= What this exercise asks =
1. Set down the passage on sterile compounding word for word, from "The first step" up to and including "of patient safety.".
2. Which qualities does the passage on sterile compounding say best practice guidelines recommend for the area used for manual compounding on nursing units?

= Text block =
Equally critical is the fact that many clean rooms are not innately “clean.” While hospital pharmacies understand the importance of achieving USP 797 compliance, many resource-strapped pharmacy directors are still on a quest to reach that goal. One study5 found that bacterial contamination still occurs at a rate of 5.2%, even when USP medium-risk level compounding practices are followed.

While manual processes are problematic, maintaining staff members’ sterile compounding competencies is another challenge. Pharmacy technicians are typically charged with completing sterile compounded preparations, but staff turnover can run as high as 15% to 18%, creating ongoing training issues.


SEE ALSO: Earn CE: Prevention of Medical Erroirs

Safer Compounding Processes
Manual compounding shortfalls such as these mean that nurses can flawlessly complete the Five Rights and, through no wrongdoing on their part, still administer an IV solution that results in grievous harm-as in the 2014 mislabeling scenario. It is therefore vital that nurse leaders understand current IV preparation challenges to better support pharmacy in the quest to design more stringent IV preparation standards.

The first step to safer compounding is education about best practices and regulatory compliance. For example, in areas where manual compounding needs to occur on nursing units, best practice guidelines recommend use of a specific area that is clutter-free, interruption-free and well-lit.Critical to success is a willingness to create a collaborative culture of patient safety.

Another strategy is to remove human error as much as possible. Advances in pharmacy robotics can ensure that sterile preparations are completed in a direct compounding chamber, within a completely isolated ISO class 5 environment, thus eliminating the potential for human contamination and error.

= Records supplied =
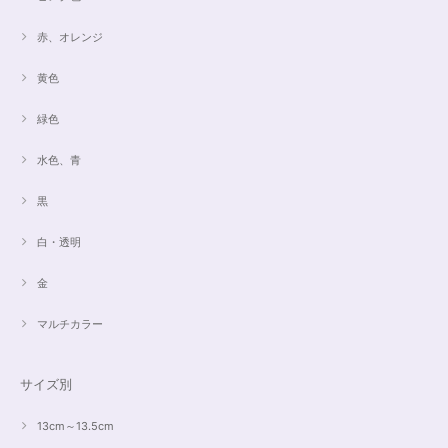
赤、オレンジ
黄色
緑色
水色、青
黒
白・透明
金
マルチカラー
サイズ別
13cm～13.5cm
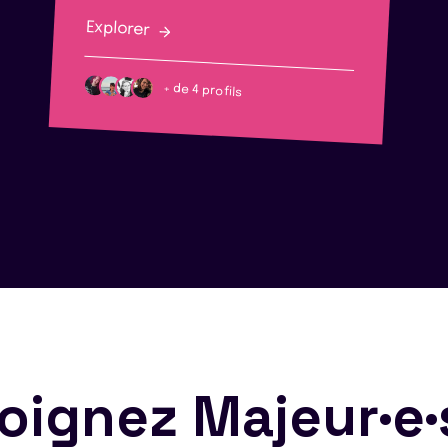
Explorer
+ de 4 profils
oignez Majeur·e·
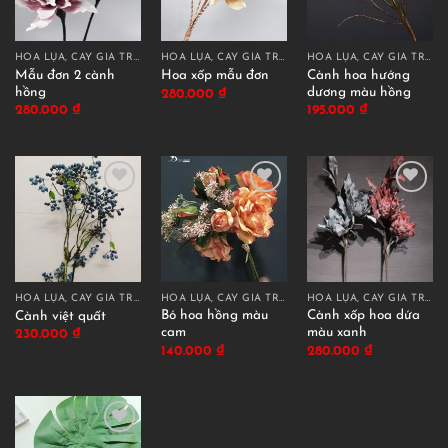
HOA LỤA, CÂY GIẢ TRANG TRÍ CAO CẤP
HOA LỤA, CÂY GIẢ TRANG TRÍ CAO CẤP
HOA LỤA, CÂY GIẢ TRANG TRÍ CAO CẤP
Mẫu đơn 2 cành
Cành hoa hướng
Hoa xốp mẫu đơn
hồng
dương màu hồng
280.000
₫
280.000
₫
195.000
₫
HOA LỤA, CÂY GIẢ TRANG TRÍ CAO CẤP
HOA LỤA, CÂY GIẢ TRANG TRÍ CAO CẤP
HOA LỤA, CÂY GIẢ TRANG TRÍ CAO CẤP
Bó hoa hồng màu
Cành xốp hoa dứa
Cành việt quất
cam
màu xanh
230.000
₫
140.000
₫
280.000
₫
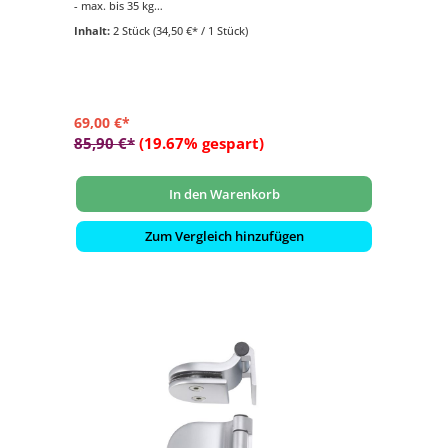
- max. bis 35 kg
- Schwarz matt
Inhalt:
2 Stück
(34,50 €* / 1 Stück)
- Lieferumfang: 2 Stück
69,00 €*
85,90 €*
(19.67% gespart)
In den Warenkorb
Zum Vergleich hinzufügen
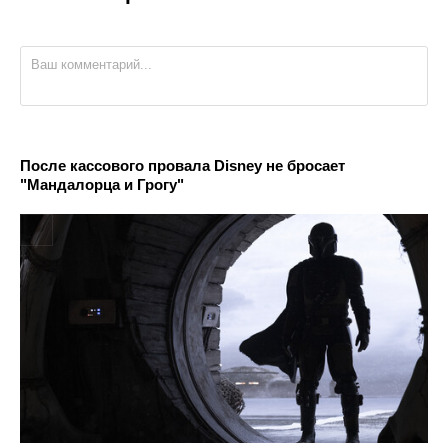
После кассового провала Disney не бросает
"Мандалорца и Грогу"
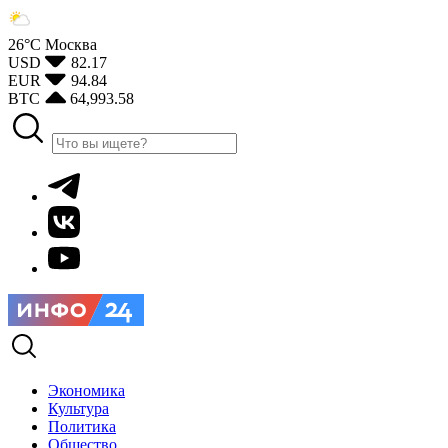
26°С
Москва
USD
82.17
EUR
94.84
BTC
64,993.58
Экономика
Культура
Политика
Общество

= Responses to the tasks =
1.
The first step to safer compounding is education about best practices and regulatory compliance. For example, in areas where manual compounding needs to occur on nursing units, best practice guidelines recommend use of a specific area that is clutter-free, interruption-free and well-lit.Critical to success is a willingness to create a collaborative culture of patient safety.

2. clutter-free, interruption-free, well-lit